Activity:
List the hazards that the lock-free queue abstract below says coordination mechanisms are introduced to prevent.

Excerpt to read Start Marker

No Cords Attached: Coordination-Free Concurrent Lock-Free Queues (2511.09410v1)

Published 12 Nov 2025 in cs.DC, cs.DS, and cs.PF

Abstract: The queue is conceptually one of the simplest data structures-a basic FIFO container. However, ensuring correctness in the presence of concurrency makes existing lock-free implementations significantly more complex than their original form. Coordination mechanisms introduced to prevent hazards such as ABA, use-after-free, and unsafe reclamation often dominate the design, overshadowing the queue itself. Many schemes compromise strict FIFO ordering, unbounded capacity, or lock-free progress to mask coordination overheads. Yet the true source of complexity lies in the pursuit of infinite protection against reclamation hazards--theoretically sound but impractical and costly. This pursuit not only drives unnecessary complexity but also creates a protection paradox where excessive protection reduces system resilience rather than improving it. While such costs may be tolerable in conventional workloads, the AI era has shifted the paradigm: training and inference pipelines involve hundreds to thousands of concurrent threads per node, and at this scale, protection and coordination overheads dominate, often far heavier than the basic queue operations themselves. This paper introduces Cyclic Memory Protection (CMP), a coordination-free queue that preserves strict FIFO semantics, unbounded capacity, and lock-free progress while restoring simplicity. CMP reclaims the strict FIFO that other approaches sacrificed through bounded protection windows that provide practical reclamation guarantees. We prove strict FIFO and safety via linearizability and bounded reclamation analysis, and show experimentally that CMP outperforms state-of-the-art lock-free queues by up to 1.72-4x under high contention while maintaining scalability to hundreds of threads. Our work demonstrates that highly concurrent queues can return to their fundamental simplicity without weakening queue semantics.

Excerpt to read End Marker
Provided records Start Marker

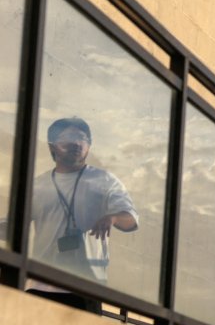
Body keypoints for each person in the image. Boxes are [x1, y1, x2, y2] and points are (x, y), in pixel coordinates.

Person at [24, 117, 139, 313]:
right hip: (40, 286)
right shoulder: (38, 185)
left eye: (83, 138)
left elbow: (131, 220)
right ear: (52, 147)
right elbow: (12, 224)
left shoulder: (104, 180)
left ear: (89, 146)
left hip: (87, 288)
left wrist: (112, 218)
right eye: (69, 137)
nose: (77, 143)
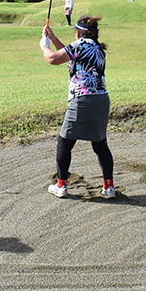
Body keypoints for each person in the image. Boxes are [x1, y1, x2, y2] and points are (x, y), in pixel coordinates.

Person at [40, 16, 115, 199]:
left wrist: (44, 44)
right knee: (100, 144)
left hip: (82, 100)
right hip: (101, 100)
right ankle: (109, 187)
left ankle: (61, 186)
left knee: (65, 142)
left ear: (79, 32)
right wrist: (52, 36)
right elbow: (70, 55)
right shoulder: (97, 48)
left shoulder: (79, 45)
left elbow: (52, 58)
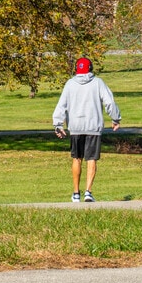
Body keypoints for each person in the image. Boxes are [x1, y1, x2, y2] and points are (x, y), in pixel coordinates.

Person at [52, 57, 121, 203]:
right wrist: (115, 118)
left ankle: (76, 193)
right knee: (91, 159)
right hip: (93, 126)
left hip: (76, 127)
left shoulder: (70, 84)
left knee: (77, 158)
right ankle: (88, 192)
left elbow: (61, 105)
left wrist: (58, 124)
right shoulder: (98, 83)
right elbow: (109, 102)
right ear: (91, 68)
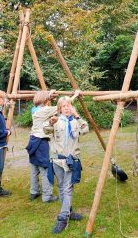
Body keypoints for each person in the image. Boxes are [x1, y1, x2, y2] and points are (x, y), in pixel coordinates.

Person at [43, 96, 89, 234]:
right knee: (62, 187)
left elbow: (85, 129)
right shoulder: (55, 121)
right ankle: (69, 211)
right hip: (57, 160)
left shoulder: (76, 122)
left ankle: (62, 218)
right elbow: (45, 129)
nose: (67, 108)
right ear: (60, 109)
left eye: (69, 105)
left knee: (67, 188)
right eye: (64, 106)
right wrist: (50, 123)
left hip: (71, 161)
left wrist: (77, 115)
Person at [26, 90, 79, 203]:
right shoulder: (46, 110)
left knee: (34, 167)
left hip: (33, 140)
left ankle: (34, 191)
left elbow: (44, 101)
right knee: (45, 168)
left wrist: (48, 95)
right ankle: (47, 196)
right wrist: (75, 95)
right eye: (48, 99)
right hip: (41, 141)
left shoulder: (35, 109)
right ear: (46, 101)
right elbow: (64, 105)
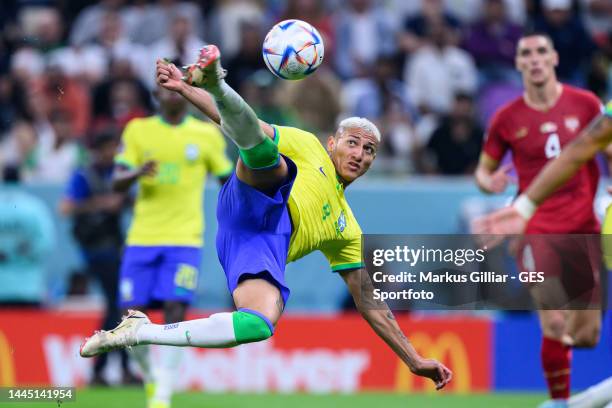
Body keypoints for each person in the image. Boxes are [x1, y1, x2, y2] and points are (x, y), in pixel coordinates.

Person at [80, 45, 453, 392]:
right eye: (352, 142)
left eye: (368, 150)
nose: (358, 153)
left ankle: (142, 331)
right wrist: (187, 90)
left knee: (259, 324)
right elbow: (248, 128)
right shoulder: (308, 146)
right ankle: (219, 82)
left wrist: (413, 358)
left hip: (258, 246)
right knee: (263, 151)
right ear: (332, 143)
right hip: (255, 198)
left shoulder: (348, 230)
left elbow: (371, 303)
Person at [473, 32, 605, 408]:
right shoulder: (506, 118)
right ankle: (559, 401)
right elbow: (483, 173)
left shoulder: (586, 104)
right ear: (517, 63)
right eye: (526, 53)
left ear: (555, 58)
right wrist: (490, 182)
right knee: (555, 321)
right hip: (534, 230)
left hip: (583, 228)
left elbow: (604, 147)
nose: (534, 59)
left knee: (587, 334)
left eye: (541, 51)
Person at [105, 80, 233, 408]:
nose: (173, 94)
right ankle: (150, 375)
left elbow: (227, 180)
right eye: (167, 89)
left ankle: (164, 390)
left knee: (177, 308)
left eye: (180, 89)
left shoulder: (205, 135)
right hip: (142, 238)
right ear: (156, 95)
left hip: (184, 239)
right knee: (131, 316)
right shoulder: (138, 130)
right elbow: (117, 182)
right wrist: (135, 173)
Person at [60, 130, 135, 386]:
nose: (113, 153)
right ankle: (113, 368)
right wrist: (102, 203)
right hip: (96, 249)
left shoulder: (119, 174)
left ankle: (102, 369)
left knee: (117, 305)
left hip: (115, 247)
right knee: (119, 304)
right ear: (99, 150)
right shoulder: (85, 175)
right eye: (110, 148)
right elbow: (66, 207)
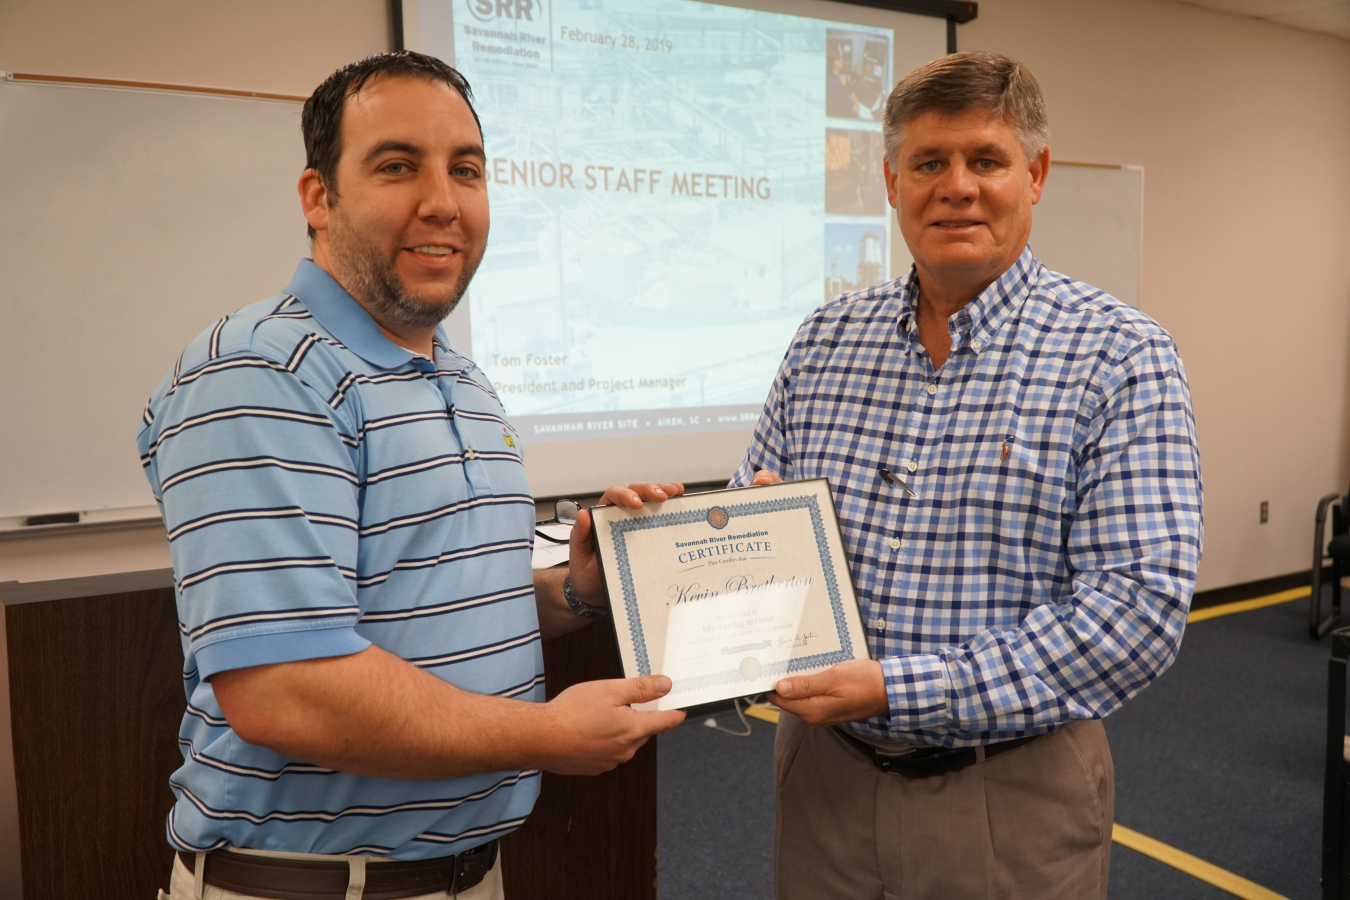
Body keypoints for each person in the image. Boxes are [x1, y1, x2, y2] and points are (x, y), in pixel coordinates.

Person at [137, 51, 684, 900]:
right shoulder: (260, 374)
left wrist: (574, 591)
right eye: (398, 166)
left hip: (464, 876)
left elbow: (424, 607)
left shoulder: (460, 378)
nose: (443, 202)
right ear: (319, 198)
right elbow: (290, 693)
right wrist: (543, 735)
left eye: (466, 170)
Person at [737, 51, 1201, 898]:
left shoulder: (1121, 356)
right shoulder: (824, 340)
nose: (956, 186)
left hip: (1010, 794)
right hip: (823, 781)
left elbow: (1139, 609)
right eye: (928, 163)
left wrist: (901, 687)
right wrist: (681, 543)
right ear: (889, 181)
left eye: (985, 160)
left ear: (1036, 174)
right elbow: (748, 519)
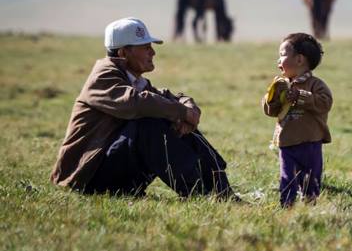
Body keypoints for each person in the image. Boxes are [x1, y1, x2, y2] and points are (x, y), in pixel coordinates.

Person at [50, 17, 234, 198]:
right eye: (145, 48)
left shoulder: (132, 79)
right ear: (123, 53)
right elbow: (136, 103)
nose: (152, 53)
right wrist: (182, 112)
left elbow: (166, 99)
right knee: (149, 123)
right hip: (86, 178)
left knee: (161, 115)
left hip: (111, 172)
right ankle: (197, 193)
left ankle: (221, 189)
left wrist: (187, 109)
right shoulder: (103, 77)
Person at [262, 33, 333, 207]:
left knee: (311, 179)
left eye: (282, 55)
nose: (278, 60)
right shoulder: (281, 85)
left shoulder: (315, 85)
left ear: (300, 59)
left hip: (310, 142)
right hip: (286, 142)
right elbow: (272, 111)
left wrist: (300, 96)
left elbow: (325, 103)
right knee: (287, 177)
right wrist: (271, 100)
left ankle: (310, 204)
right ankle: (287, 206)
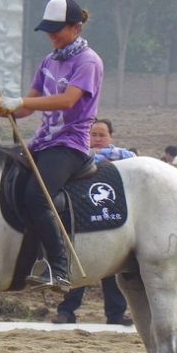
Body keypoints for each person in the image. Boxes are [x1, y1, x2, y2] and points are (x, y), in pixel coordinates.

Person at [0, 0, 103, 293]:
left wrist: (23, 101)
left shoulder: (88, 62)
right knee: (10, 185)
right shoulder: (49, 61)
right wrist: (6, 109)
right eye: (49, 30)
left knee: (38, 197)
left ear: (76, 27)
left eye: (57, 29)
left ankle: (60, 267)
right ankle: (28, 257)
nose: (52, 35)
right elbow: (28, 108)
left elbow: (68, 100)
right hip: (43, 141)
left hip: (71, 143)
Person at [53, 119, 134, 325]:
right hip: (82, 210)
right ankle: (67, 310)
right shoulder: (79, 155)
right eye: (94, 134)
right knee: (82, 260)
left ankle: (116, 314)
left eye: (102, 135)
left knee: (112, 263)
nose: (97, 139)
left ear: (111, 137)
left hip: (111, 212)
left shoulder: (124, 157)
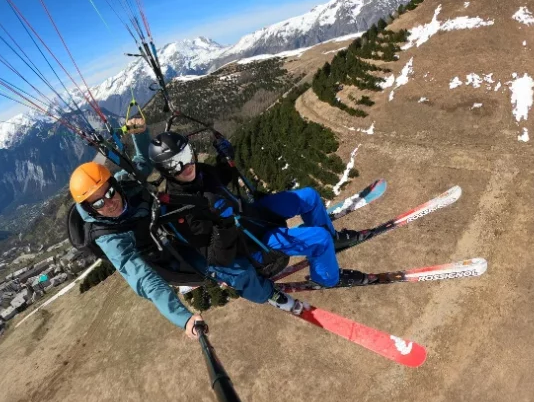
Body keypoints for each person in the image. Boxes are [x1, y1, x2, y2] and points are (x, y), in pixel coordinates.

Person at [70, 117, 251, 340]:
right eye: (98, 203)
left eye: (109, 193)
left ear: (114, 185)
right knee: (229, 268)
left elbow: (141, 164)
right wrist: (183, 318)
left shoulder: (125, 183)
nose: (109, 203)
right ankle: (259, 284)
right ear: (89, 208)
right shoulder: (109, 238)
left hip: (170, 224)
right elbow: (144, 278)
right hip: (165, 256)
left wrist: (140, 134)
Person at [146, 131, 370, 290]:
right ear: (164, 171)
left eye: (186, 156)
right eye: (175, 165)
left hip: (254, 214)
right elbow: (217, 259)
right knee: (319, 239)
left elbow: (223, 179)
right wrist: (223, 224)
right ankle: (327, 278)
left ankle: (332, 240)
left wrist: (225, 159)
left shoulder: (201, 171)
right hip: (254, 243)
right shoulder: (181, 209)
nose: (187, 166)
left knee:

Provided records End Marker

Completed task:
ABA, use-after-free, unsafe reclamation